You no longer have to be a mystic at this point in time to see the interconnectedness of corporate Hollywood America, media conglomerates, and the War . . . like Time Warner, etc. (There's been so many things nowadays pulling this all together for us- Chomsky, even the doc "This Film is Not Rated"). American corporate culture keeping Americans in a dizzying dance of Iraq billions and celebrity weddings. So beautiful! Dance me to the edge of time!!
War has been seen as an imbalance of masculine and femine energies from Jung and feminist psychologist Rianne Eisler. The balance within-off, the balance externally-off.
So it's really not THAT curious or that far-stretch of cognitive imagination to understand that Hollywood has a masculine imbalance.
# posted by Anonymous Anonymous @ 7/18/2007 1:20 PM  

 
Great comments here -- thanks to everyone for responding.

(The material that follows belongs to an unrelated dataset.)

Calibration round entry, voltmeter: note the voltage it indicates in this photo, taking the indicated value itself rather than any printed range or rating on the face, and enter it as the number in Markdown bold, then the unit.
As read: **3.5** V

One of the Anonymous posters above hit on something that deserves elaboration -- that is, the Hollywood film business is a tremendously dysfunctional one. It's fine for us to decry the fact that few women seem to participate in such a system and bemoan the resulting fact that mainstream is guided, primarily, by men. But on a personal level, if we were giving personal and career advice to someone, would we wish the film business on them?

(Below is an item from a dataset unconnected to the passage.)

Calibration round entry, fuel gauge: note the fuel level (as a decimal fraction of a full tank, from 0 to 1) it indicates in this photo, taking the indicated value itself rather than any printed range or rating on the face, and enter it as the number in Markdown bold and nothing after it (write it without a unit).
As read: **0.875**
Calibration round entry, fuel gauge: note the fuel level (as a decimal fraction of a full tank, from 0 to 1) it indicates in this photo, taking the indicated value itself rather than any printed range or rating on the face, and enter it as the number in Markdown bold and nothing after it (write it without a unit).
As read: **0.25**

There are actually tons of women working in media -- alternative media, experimental work, documentary. Just less of them in mainstream moviemaking. I thought of this quote from Kelly Reichardt, director of "Old Joy," in Filmmaker a year or so ago when she was asked by James Ponsoldt if she wanted to make bigger budget movies:

"No. I just don’t have the personality for it. I enjoy making films, but I don’t enjoy a lot of film business, so I’m just trying to make films outside of the film business as much as possible. I like working in a really private way. I mean, we got as far as a cut of [Old Joy] without speaking to any kind of lawyer or anything. We got into Sundance before we thought we should form a company. Aside from a lot of sound work and stuff still to go, it was all very private, and that’s a dream for me."

It's probably reductive to boil this down to a question of gender, but I do think that when we wish that more women would participate in mainstream filmmaking that we understand what we are wishing upon them.